Chagall - La Chute d'Icare

Avec le Don Quichotte de 1975 (France, coll. part.) qui lui fait pendant, La Chute d’Icare marque certainement l’apogée, dans les années 1970, des moyens picturaux de Chagall et une conclusion grandiose à une inspiration toujours enrichie. Lié au thème d’Orphée, qui sera repris en 1977 (Le Mythe d’Orphée, France, coll. part.), le mythe de la chute d’Icare – l’envol toujours brisé de l’homme-oiseau (le peintre ?) vers la lumière, l’impossibilité de transgression de l’interdit – apporte sa dimension universelle au thème de La Chute de l’ange (Bâle, Kunstmuseum) terminé en 1947. À la fin de sa vie, Chagall maintient plus que jamais son exigence de message, réaffirme l’éternité du mythe – pour lui symbole de l’humanisme le plus profond – avec gravité et toujours avec humour : le héros est ici précipité dans une cabriole clownesque, prêt à s’écraser sur la place d’un village animé et familier.
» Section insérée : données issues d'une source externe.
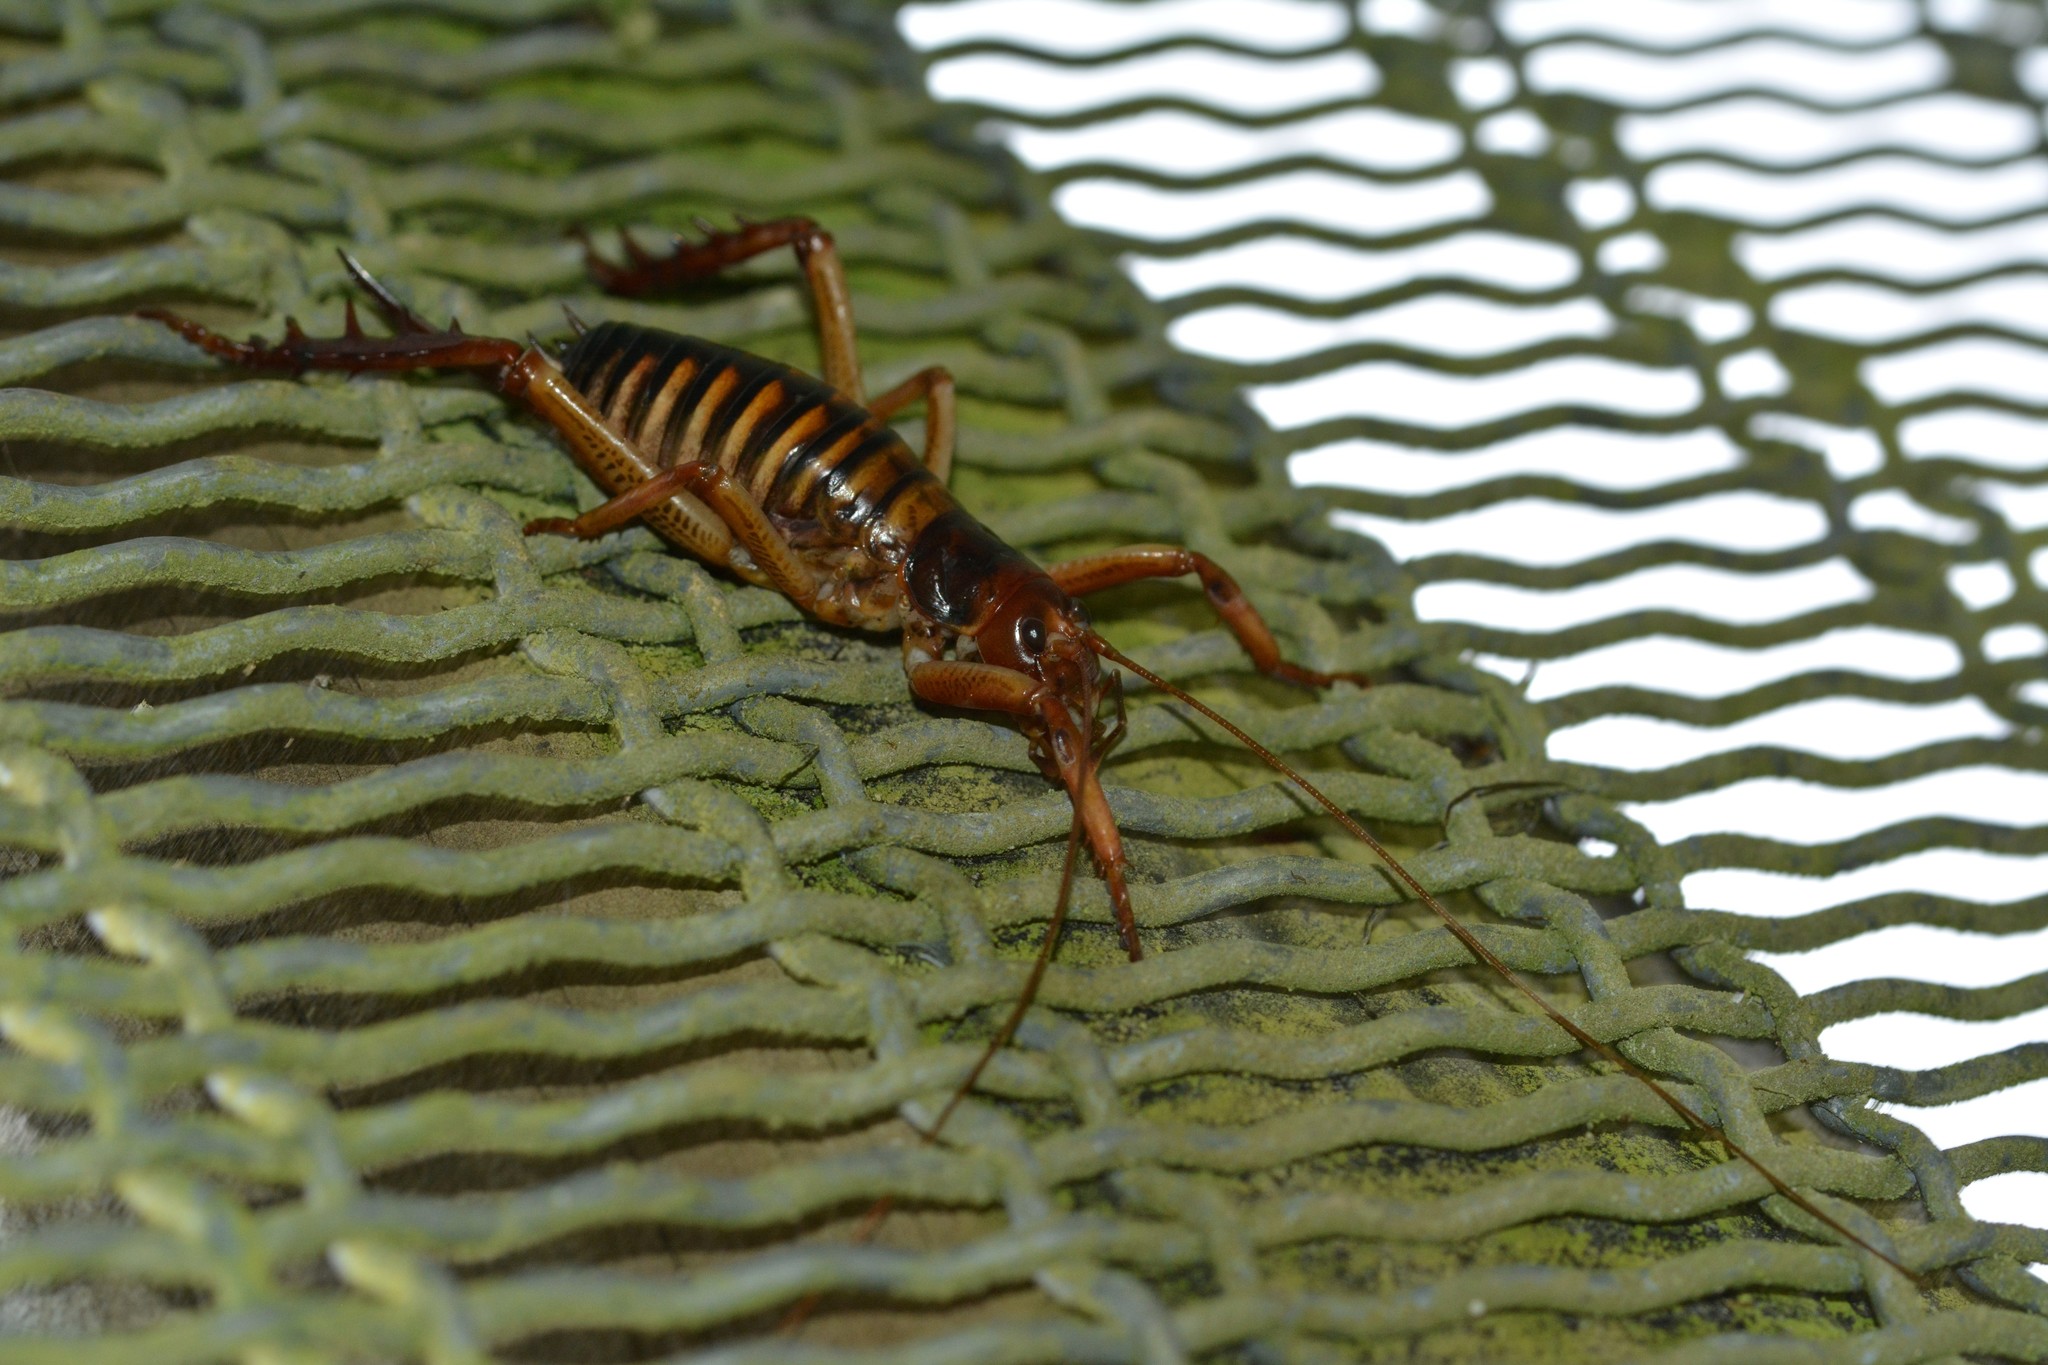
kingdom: Animalia
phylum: Arthropoda
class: Insecta
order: Orthoptera
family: Anostostomatidae
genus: Hemideina
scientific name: Hemideina crassidens
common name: Wellington tree weta
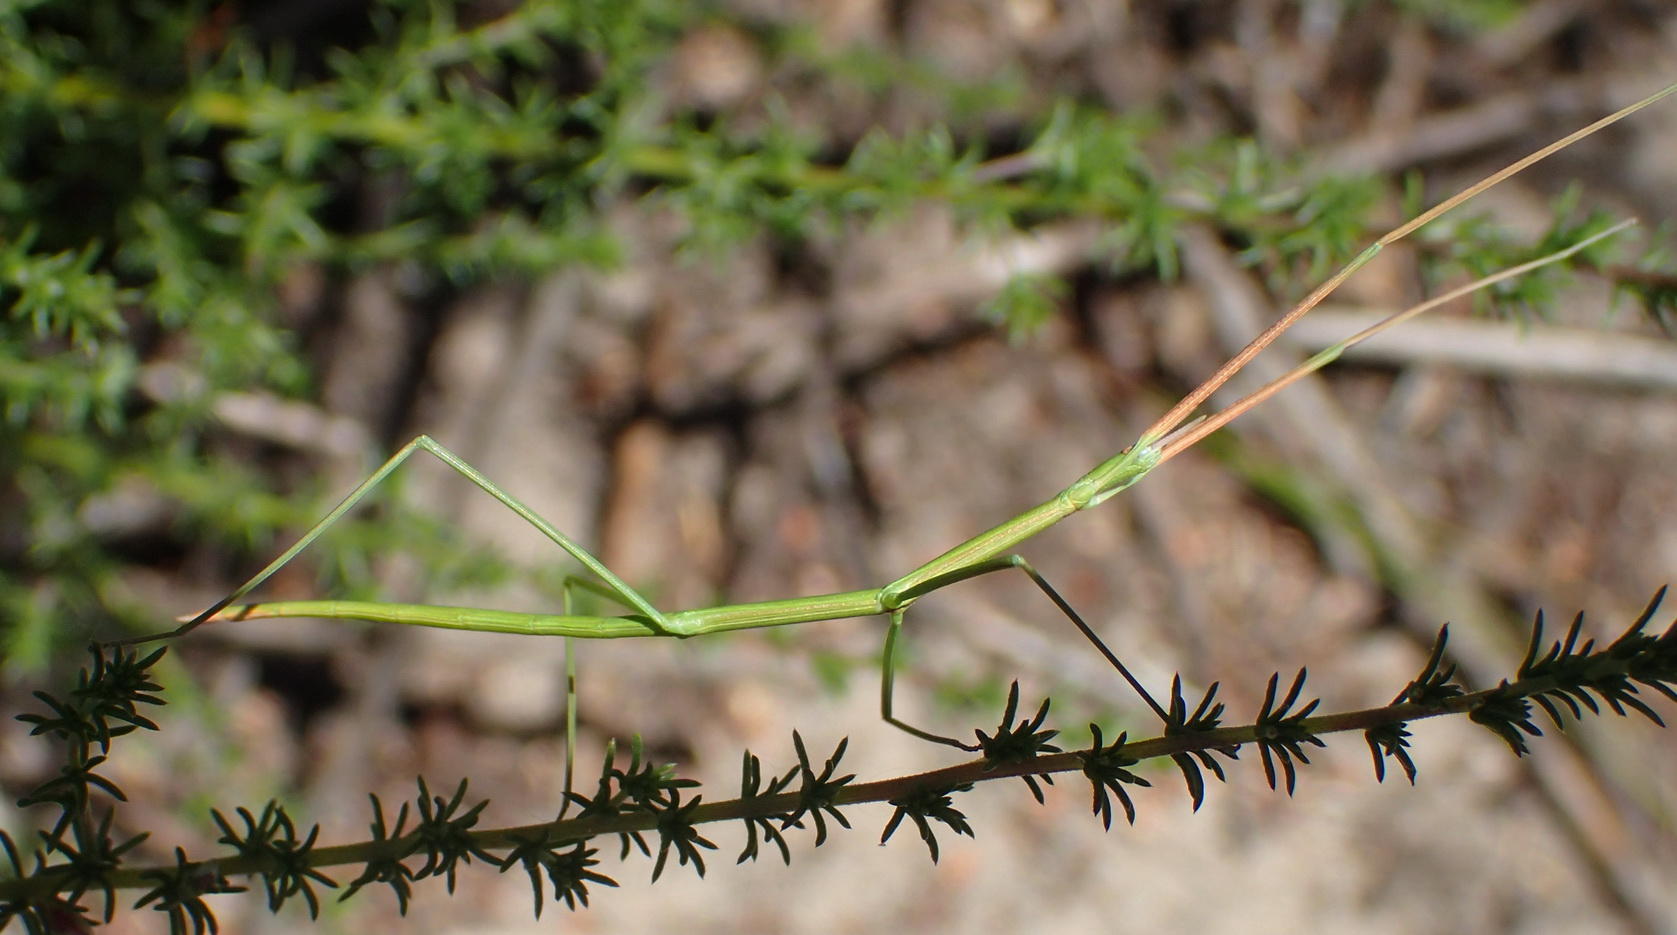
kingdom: Animalia
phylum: Arthropoda
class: Insecta
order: Phasmida
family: Bacillidae
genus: Phalces
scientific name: Phalces brevis
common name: Cape stick insect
À l’ampleur et à l’universalité du message répondent l’unité, la dimension cosmique de l’espace pictural. Commandé par le tourbillon des plumes centrales (mû lui-même par le disque solaire), un grand vide, blanc en haut et rougeoyant en bas, est déployé au centre de la toile, faisant s’amasser et basculer sur les côtés les éléments figuratifs, noyés dans une masse sombre. Les sept études préparatoires à l’œuvre (1973-1974, AM 1988-522 à 528), exécutées soit au crayon et à l’encre, soit à la gouache, au pastel et au lavis, soit encore en faisant appel au procédé du collage de morceaux de papier ou de tissus colorés, montrent bien la volonté de défi du peintre, ses exigences nouvelles : dépassant les données de la perspective, il cherche avant tout à créer un espace tactile fluide, énergique, à l’aide de la seule matière de couleur. La vibration de celle-ci concourt ainsi à l’impression de vertige : la texture, fluide et nacrée des blanc-gris-jaunes, celle plus fragmentée des rouges possèdent l’énergie lumineuse de plans de mosaïque. Si l’on pense à Titien, vers lequel se tourne Chagall à la fin de sa vie, on ne peut pas ne pas voir ici une formidable affirmation de peinture et peut-être une leçon pour la génération des années 1980.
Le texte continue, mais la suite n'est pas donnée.